Life-saving photo opportunities are extremely rare, and in this case, it was an animal, not a human.

Spectators check on a cat that was revived by receiving oxygen from firefighters after it was overcome by smoke during a Lowell, Ma. house fire (© Michael Maher, The Lowell (Ma.) Sun).

The Photo:
Every photographer dreams of getting a life and death spot news photo, but one of my personal favorites was saving an animal, not a human. It was a slow evening until a fire call came over the police radio. Arriving at the scene, I saw firefighters exiting a house from which smoke was billowing and from which most occupants had been evacuated. One firefighter came out holding a cat, placed it in the corner of the front porch, and raced back into the house looking for additional occupants. There was no one else inside and he came out alone, walking more leisurely because he thought the danger was over. Some spectators alerted him that the cat didn’t seem to be moving, so he picked up the cat, put an oxygen mask on it, and laid it gently on the ground. Children gathered around to watch as the cat began to stir slowly, they touched the cat to feel it breathing, and it quickly recovered in good health. The firefighter’s oxygen saved it from smoke inhalation. (Note: the dark, wet spot on the pavement is condensation from the oxygen mask, not blood.)

3 Tips:
1) Life-and-death photos can be taken of animals as well as humans.
2) When possible, capture the concern expressed by rescuers, onlookers, or loved ones.
3) A photographer should always be ready to offer help before taking the picture.

**STATED TASK A**
Change "onlookers" to "bystanders" in the cat rescue passage and give it again from "2) When possible, capture" up to and including "taking the picture.".
**STATED TASK B**
According to the cat rescue passage, what made the dark, wet spot on the pavement?
Rely solely on the cat rescue passage.

**EXTRACTED MATERIAL**
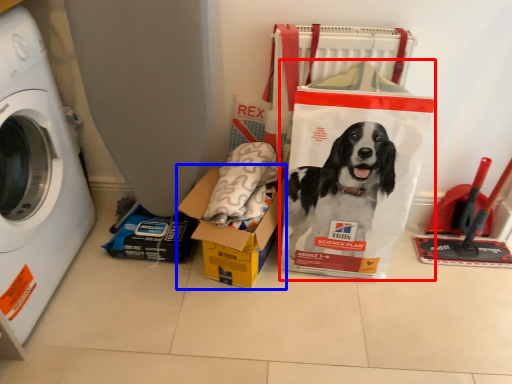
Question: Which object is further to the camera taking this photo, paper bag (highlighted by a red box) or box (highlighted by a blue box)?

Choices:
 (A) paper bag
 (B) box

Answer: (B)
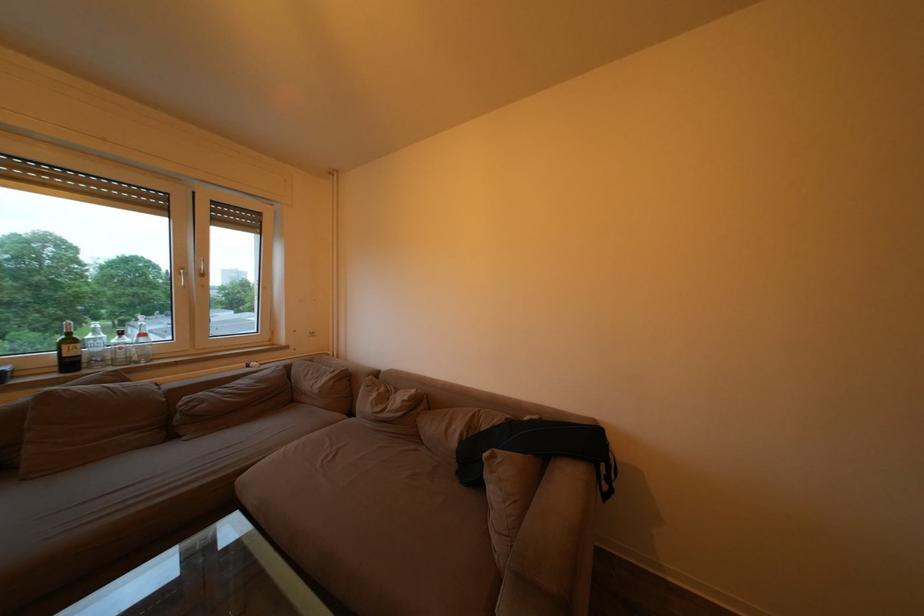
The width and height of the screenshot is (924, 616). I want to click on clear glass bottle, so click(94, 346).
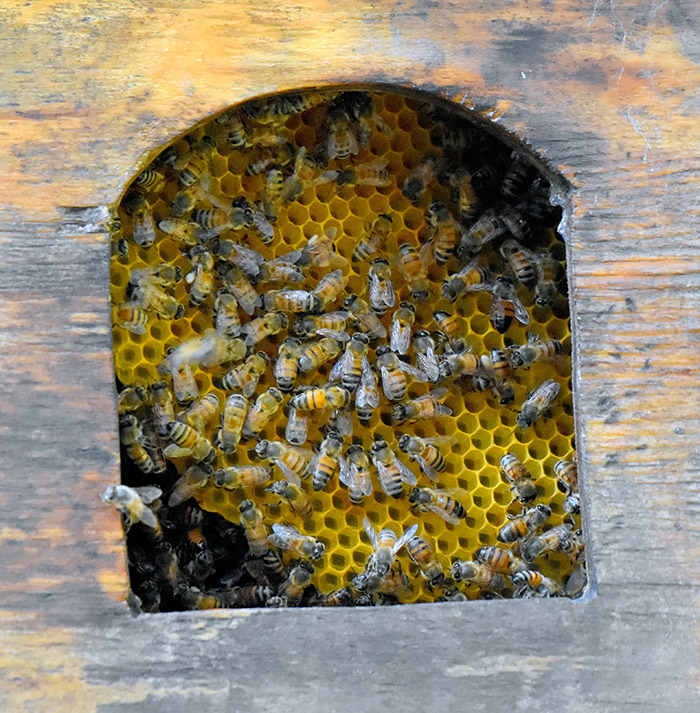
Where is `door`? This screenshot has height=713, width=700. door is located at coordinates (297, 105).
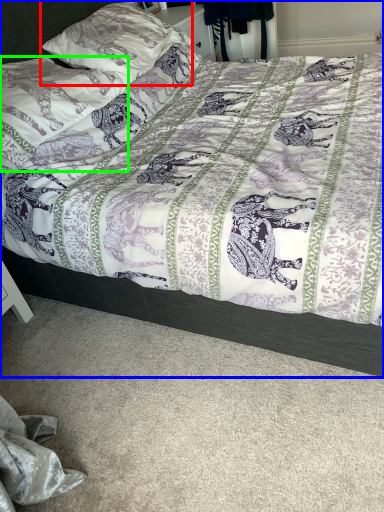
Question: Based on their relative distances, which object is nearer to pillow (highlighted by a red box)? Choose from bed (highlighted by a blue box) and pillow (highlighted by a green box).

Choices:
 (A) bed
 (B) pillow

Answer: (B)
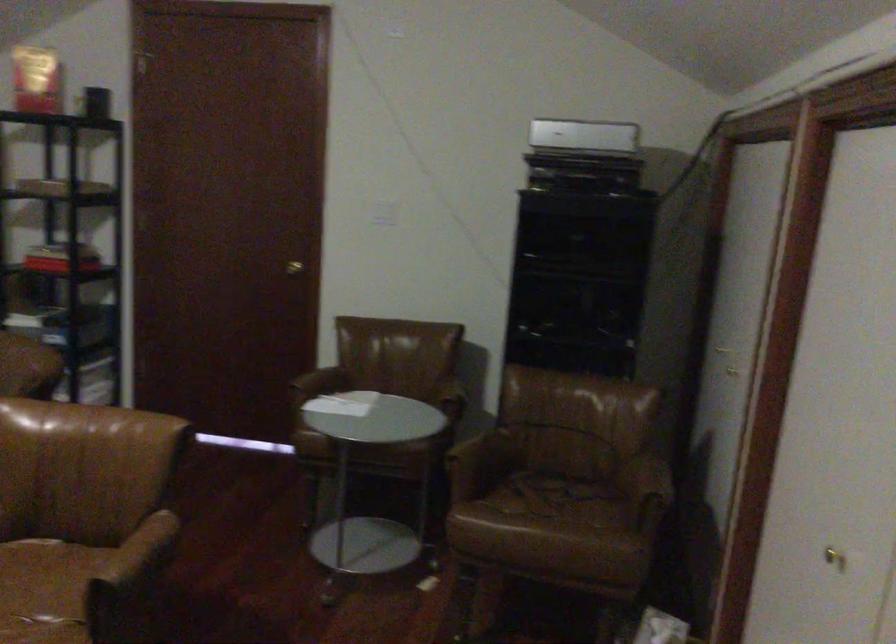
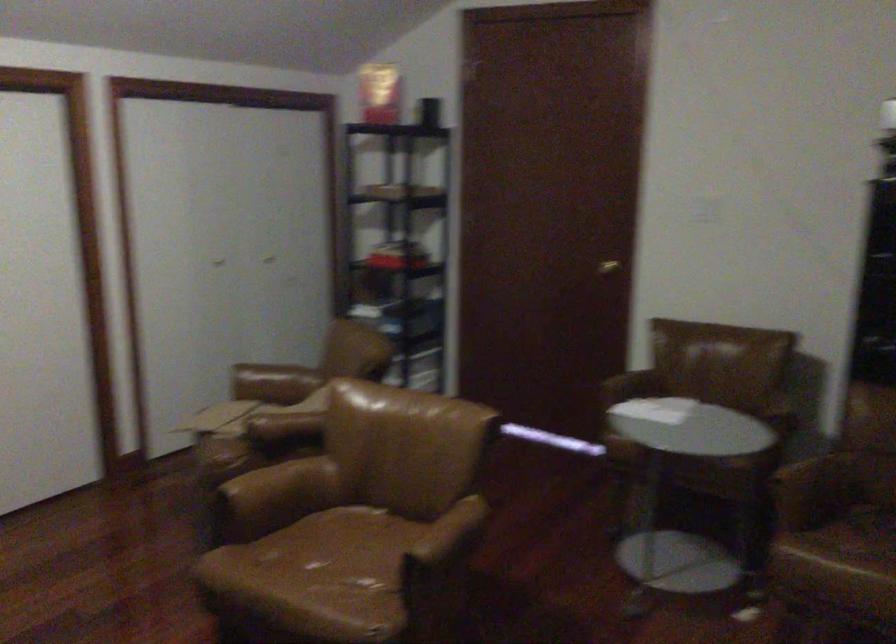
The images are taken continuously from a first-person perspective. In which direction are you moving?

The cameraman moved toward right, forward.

...

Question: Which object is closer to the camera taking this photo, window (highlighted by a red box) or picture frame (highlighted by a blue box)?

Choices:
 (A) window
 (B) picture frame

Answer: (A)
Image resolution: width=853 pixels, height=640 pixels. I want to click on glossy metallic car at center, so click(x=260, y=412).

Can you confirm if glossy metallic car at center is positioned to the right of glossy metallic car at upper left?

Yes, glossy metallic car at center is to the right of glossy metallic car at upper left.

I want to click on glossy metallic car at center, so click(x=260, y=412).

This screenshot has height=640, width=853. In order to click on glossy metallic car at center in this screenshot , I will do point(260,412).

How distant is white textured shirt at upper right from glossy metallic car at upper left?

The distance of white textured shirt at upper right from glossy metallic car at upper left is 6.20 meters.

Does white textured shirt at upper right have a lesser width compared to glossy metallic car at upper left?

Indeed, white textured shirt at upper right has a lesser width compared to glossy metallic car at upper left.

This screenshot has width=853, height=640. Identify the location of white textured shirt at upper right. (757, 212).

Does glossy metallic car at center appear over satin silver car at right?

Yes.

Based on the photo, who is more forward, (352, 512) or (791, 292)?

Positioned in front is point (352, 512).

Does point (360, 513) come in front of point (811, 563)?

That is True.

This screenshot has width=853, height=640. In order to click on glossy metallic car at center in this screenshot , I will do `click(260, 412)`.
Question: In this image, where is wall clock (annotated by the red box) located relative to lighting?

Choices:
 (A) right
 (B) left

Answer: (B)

**WRITTEN REPLY A**
2) When possible, capture the concern expressed by rescuers, bystanders, or loved ones.
3) A photographer should always be ready to offer help before taking the picture.

**WRITTEN REPLY B**
Condensation from the oxygen mask.